Histone 3 lysine 4 methylation during the pre-B to immature B-cell transition

Abstract

The relationship between chromatin modification and lymphocyte development is still poorly understood. Here we show a correlation between methylation of lysine 4 on histone 3 (H3-K4) and activation of several loci required for the pre-B cell to immature B-cell developmental transition. A critical step in this transition is the induction of V(D)J recombination at the Igkappa locus. Upon activation of Igkappa recombination, a >10-fold enrichment of both di- and trimethylated H3-K4 is observed at Jkappa targeting signals, but not at an analogous targeting signal in the T-cell receptor alpha locus or, surprisingly, at several Vkappa signals. However, H3-K4 methylation is restricted to the actively recombining fraction of Jkappa recombination targeting signals, consistent with a direct relationship between H3-K4 methylation and signal activity. Correlations between increased H3-K4 methylation and induction of transcription are also observed at some, but not all, loci where transcription is induced. H3-K4 methylation may therefore be a widely used but not universal means for controlling chromatin activity in this developmental transition.

Figure 1

Levels of tri-Me-H3-K4 detected at selected sites. (A) ChIP analysis of extracts from ts-Ab-MuLV cells. L, extracts from ts-Ab-MuLV cells grown at permissive temperature; H, extracts from ts-Ab-MuLV cells grown at non-permissive temperature for 24 h. Additional 5- and 2-fold dilutions of H input DNA are shown to confirm PCR is in the linear range.
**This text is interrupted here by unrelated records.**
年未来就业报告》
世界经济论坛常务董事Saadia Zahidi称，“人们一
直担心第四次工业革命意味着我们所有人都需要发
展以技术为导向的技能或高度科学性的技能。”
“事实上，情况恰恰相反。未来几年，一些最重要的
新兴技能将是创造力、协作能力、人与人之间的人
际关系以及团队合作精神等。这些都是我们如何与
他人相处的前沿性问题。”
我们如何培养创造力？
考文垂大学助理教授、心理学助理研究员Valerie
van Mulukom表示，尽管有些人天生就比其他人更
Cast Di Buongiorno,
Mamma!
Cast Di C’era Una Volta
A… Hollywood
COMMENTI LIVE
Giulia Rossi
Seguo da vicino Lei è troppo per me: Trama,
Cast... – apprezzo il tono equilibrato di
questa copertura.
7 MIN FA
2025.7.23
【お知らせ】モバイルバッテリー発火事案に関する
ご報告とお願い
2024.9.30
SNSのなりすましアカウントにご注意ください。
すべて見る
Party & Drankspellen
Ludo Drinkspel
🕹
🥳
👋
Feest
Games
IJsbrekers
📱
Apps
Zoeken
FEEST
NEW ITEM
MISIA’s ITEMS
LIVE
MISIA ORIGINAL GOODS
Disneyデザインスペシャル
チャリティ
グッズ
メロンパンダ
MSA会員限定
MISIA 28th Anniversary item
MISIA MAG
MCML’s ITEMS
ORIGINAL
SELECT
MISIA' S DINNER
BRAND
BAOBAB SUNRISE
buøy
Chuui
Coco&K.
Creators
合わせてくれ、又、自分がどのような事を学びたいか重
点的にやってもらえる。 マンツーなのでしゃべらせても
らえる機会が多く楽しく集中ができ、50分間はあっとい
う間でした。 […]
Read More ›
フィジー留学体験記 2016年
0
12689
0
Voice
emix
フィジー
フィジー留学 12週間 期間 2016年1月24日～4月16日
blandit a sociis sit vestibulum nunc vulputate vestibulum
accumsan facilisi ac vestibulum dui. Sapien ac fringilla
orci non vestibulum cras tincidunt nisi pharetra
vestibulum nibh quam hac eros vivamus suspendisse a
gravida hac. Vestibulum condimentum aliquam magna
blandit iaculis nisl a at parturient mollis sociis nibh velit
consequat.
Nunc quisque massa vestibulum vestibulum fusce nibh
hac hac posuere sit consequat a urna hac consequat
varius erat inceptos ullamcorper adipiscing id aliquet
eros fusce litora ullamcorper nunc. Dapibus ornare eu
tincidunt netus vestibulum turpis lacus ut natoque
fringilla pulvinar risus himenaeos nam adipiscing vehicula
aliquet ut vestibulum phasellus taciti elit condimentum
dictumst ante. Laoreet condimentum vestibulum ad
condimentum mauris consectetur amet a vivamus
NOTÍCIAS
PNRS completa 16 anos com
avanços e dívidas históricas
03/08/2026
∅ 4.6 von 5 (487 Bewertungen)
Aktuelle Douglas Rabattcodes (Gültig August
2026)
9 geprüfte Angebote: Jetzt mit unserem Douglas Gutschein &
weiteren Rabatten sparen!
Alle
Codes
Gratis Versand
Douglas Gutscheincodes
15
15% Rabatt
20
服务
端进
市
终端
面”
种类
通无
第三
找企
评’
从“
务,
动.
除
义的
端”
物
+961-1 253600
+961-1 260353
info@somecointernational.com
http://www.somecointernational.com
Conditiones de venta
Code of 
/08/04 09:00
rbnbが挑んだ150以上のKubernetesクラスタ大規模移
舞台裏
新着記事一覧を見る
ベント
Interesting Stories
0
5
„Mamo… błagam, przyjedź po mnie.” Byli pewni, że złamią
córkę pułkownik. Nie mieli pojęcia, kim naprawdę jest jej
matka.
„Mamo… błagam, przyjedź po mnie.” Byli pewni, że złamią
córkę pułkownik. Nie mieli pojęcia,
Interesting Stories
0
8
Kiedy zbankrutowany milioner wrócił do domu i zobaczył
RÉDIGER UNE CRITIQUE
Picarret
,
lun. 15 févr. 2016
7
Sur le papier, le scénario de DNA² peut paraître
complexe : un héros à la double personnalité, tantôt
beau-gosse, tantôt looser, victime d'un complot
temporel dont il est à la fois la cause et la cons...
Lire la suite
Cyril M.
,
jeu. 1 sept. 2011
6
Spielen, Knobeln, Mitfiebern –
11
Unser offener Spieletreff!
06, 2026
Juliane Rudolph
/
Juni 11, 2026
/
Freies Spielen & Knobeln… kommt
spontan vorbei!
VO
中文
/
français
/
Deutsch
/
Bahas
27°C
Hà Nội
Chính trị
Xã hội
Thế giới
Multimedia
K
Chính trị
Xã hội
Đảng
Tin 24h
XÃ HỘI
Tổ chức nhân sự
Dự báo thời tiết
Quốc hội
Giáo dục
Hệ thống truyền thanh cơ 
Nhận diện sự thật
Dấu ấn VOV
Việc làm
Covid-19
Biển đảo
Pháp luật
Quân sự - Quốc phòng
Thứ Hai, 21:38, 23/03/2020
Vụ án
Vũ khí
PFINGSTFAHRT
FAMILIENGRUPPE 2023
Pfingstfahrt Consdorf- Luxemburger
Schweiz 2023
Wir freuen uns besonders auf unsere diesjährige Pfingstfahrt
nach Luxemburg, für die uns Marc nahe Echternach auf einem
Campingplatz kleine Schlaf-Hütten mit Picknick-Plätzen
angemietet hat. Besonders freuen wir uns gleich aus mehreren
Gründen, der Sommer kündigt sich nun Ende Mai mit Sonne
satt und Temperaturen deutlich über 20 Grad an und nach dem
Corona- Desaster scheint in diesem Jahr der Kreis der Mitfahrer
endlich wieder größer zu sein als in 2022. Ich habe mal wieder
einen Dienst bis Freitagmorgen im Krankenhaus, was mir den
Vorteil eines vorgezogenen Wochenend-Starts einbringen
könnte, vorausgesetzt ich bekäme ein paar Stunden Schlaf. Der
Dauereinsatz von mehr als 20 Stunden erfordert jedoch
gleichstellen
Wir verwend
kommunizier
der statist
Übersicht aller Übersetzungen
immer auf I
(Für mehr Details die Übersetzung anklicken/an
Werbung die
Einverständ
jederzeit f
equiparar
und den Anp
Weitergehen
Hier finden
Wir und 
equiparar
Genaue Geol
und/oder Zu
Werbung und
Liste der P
Input DNA template (left of figure) was compared to DNA template immunoprecipitated with a non-specific control antibody (IgG) or using the tri-Me-H3-K4 antibody, and template detected using 5′ of Jκ1 or TCR primer pairs as noted. (B) Levels of tri-Me-H3-K4 at selected sites. Approximate locations of primer pairs noted on the locus diagram (details in Materials and Methods). The amount of immunoprecipitated DNA, averaged from two independent inductions, for a given primer pair is expressed as a fraction of input DNA for both L and H samples. Error bars represent standard deviation. (C) Levels of di-Me-H3-K4 at selected sites from one representative experiment of two. Primer pair locations as in (B).

Figure 2

Ordering of recombination and H3-K4 methylation near Jκ1. (A) Approximate location of PCR primers used in (B) and (C); numbers identify each PCR product used in subsequent panels. (B) Relative levels of coding junctions from input DNA are plotted against levels of tri-Me-H3-K4 detected at the indicated sites before (L) or after shift of cells to the non-permissive temperature (H) for 12, 16, 20 or 24 h. Initial levels of coding junctions at L were defined as 1. Data are from a representative experiment. (C) ChIP analysis of extracts from ts-Ab-MuLV cells grown at non-permissive temperature for 24 h. Additional 5- and 2-fold dilutions of input DNA are shown to confirm LM-PCR is in the linear range; see (A) for cartoon representation of LM-PCR. Input DNA template (left of panel) was compared to DNA template immunoprecipitated with a non-specific control antibody (IgG) or using the tri-Me-H3-K4 antibody.

Figure 3

Tri-Me-H3-K4 and activation of transcription. (A) Relative levels of RNA before (L) and after (H) shifting to the non-permissive temperature using RT–PCR and ORF primer pairs for each gene, as indicated in the Materials and Methods. A GAPDH RT–PCR was used to correct for differences in RNA between samples. (B) ChIP data showing levels of tri-Me-H3-K4 in Spi-B, RAG1 and IRF-4 as assessed by ORF primer pairs for each gene.

Figure 4

Levels of tri-Me-H3-K4 in primary pre-B cells. T0, immediately before IL-7 withdrawal; T15, 15 h after IL-7 withdrawal.